* _Task to carry out_:
Please copy out every line in the entries that includes the word "Cadena".

* _Records shown_:
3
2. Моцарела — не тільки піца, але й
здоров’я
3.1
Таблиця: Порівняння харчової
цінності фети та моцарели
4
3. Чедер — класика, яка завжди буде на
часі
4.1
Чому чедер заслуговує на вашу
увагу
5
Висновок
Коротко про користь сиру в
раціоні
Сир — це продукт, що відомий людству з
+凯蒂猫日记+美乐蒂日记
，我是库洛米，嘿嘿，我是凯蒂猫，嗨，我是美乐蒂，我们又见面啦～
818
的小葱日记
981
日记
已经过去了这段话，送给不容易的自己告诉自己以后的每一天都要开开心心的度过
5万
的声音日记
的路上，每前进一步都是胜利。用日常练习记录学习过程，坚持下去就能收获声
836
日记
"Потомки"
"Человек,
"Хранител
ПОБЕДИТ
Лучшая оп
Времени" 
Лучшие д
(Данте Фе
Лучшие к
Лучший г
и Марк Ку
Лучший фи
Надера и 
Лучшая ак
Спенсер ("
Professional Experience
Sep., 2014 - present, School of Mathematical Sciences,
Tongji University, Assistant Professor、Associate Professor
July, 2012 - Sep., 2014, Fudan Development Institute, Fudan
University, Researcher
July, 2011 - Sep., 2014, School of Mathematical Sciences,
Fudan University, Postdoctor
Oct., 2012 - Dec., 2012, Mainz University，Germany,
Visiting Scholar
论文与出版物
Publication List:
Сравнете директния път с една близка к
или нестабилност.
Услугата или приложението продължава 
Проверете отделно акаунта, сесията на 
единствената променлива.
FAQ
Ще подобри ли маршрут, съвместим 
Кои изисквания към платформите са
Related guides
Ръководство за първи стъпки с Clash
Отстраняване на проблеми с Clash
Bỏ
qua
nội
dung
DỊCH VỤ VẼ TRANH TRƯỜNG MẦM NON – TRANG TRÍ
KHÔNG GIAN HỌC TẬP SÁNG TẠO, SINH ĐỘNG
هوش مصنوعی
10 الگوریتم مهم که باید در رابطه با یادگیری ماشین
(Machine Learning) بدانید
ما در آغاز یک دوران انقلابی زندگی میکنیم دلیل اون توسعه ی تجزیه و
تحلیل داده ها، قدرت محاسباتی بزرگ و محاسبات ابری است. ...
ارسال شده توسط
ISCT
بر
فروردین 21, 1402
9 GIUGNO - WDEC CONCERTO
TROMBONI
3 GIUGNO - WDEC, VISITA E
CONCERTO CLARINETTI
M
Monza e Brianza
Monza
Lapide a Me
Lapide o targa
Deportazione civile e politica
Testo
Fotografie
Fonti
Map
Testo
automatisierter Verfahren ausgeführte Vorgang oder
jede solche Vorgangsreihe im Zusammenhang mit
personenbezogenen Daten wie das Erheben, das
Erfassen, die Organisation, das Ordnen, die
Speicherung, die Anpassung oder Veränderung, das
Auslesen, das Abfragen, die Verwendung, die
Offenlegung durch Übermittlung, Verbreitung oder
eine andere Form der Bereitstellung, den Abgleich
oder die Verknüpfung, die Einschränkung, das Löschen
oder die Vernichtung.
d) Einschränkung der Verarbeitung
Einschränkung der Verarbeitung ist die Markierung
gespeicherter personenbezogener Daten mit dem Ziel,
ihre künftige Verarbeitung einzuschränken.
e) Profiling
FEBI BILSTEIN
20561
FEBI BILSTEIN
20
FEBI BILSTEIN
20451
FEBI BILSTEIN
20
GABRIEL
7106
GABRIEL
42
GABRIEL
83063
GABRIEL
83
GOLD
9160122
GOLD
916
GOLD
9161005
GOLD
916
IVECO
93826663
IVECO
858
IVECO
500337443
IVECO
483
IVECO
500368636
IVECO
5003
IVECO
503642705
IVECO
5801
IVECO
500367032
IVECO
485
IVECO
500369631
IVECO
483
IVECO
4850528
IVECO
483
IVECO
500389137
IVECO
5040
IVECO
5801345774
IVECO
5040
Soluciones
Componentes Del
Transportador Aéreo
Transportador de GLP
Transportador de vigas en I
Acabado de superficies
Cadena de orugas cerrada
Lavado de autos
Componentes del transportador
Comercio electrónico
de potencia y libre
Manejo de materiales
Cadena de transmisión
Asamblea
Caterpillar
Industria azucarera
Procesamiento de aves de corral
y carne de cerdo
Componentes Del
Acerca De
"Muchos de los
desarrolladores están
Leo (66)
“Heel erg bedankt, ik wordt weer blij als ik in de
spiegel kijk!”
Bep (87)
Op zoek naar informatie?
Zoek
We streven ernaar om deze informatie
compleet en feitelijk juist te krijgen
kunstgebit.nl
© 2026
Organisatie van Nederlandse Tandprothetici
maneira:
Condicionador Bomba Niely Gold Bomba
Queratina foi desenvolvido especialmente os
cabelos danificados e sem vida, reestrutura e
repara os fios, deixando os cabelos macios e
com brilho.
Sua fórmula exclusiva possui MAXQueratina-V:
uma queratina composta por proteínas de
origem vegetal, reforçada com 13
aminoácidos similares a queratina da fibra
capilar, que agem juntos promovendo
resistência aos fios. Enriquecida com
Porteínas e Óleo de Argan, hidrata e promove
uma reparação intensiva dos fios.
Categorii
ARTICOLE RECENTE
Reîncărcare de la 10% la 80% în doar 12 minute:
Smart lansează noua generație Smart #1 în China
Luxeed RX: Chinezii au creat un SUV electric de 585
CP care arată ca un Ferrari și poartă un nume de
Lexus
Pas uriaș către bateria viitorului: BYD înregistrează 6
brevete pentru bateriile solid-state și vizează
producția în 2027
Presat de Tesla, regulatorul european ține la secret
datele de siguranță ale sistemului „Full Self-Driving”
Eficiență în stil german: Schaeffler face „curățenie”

* _Written solution_:
Cadena de orugas cerrada
Cadena de transmisión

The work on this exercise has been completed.